Mourão diz que deve deixar PRTB e se filiar ao Republicanos para disputar Senado pelo RS

O vice-presidente Hamilton Mourão disse nesta terça-feira (15) que está “praticamente” decidido que se filiará ao Republicanos para disputar uma vaga no Senado pelo Rio Grande do Sul.

Mourão atualmente está filiado ao PRTB, partido pelo qual concorreu ao cargo de vice na chapa do presidente Jair Bolsonaro em 2018.

Republicanos é um dos partidos do chamado “Centrão”, agrupamento de deputados que dá apoio ao governo Bolsonaro na Câmara.

O vice-presidente, Hamilton Mourão, durante audiência na Câmara em novembro — Foto: Dida Sampaio/Estadão Conteúdo

O vice-presidente, Hamilton Mourão, durante audiência na Câmara em novembro — Foto: Dida Sampaio/Estadão Conteúdo

O vice-presidente deu as declarações após se reunir com o presidente do Republicanos, deputado federal Marcos Pereira (SP).

“Conversamos aí sobre a minha candidatura no Rio Grande do Sul. Alinhavando aí as nossas percepções e a probabilidade de eu me juntar ao partido dele”, afirmou Mourão.

Questionado se a decisão já estava tomada, o vice respondeu: “Praticamente sim”. Segundo Mourão, o Republicanos espera o “momento” para anunciar a filiação.

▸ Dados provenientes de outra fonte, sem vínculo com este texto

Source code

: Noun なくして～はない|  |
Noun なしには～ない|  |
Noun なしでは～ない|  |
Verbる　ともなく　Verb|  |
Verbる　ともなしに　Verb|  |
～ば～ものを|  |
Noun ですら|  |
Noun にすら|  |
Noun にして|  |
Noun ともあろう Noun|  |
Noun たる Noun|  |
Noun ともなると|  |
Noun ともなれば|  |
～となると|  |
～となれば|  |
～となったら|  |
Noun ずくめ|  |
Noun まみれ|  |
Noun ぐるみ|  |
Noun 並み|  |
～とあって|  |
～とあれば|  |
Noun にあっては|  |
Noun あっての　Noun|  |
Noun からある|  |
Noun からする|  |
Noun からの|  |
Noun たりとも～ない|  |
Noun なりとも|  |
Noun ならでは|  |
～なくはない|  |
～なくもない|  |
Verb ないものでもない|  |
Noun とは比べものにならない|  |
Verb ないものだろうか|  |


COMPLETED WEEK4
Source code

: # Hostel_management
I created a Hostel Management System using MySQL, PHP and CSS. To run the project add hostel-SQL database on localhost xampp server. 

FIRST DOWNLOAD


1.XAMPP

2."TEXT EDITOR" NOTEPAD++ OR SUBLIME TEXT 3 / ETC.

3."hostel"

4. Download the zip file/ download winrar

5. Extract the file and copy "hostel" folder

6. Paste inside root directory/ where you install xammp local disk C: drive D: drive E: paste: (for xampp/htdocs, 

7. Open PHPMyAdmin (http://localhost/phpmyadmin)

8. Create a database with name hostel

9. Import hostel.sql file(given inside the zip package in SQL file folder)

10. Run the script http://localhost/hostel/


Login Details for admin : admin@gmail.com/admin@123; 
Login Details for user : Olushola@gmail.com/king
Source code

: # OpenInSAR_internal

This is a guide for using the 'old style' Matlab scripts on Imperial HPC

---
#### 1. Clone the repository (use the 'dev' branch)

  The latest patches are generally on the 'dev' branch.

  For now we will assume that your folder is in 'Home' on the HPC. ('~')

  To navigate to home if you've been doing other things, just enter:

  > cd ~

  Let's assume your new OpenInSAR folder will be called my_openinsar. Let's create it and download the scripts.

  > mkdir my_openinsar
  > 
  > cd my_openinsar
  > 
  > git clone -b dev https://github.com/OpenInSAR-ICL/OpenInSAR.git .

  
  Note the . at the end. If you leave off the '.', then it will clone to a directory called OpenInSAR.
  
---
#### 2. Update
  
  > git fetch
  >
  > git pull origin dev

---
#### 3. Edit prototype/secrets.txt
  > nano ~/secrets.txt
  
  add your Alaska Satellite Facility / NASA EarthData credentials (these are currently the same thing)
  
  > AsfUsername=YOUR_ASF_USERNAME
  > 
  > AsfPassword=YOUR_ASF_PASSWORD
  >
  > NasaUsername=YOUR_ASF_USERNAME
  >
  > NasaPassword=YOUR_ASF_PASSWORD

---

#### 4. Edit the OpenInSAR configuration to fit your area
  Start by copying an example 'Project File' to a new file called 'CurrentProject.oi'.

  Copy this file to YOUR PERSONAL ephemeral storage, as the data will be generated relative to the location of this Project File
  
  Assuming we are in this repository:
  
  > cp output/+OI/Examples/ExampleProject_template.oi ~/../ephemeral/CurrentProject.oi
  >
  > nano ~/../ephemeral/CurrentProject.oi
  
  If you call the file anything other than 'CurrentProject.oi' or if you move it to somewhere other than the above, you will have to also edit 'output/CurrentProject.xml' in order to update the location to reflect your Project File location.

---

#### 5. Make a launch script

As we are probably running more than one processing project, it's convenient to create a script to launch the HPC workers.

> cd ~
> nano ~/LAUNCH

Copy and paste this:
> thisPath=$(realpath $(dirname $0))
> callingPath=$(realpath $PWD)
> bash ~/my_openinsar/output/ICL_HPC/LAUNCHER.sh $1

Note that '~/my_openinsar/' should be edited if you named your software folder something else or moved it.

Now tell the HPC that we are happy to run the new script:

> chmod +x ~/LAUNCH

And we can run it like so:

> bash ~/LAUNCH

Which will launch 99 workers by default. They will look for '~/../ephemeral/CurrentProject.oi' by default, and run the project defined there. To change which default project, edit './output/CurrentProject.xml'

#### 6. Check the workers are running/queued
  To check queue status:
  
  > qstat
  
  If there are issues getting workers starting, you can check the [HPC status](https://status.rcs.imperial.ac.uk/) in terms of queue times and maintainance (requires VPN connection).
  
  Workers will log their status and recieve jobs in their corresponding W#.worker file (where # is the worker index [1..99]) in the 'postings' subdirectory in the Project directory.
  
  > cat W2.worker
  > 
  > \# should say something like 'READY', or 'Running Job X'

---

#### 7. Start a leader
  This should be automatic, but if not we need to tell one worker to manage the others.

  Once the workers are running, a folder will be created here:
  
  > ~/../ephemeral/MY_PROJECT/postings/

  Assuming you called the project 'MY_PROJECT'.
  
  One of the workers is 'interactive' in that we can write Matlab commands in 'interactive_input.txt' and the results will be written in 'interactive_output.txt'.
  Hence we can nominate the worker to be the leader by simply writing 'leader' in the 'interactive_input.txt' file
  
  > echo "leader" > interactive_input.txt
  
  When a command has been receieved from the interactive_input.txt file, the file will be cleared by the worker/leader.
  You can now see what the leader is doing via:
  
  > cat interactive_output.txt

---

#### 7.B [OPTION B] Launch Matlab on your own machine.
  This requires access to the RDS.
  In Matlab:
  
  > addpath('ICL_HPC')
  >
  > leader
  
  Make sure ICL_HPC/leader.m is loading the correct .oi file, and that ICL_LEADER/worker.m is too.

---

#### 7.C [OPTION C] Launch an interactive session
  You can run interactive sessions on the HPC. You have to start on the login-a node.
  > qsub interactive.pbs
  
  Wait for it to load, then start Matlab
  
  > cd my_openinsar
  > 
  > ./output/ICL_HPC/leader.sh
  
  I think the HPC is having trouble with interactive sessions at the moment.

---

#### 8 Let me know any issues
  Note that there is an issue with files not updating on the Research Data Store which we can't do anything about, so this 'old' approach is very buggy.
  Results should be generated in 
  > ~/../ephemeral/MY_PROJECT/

Mourão também negociava o ingresso no PP, do ministro-chefe da Casa Civil da Presidência, Ciro Nogueira. Na segunda (14), Mourão disse que discutia somente com os dois partidos, ambos da base do governo Bolsonaro.

Vice de Bolsonaro em 2022

 

Ao longo de três anos de governo, a relação entre o presidente e Mourão foi marcada por críticas de Bolsonaro, que, entre outras discordâncias, considera que o vice fala demais nas entrevistas.

O presidente chegou a dizer que Mourão “por vezes atrapalha”, mas “tem que aturar”. Por outro lado, Bolsonaro confiou a Mourão o comando do Conselho Nacional da Amazônia Legal, órgão que coordena a atuação do governo na área.

Bolsonaro ainda não definiu quem será o vice na campanha pela reeleição. Um dos nomes cotados é o do atual ministro da Defesa, o também general Walter Braga Netto.

Há também uma articulação para que o presidente opte por um nome político, como a atual ministra da Agricultura, Tereza Cristina, que está licenciada do mandato de deputada federal.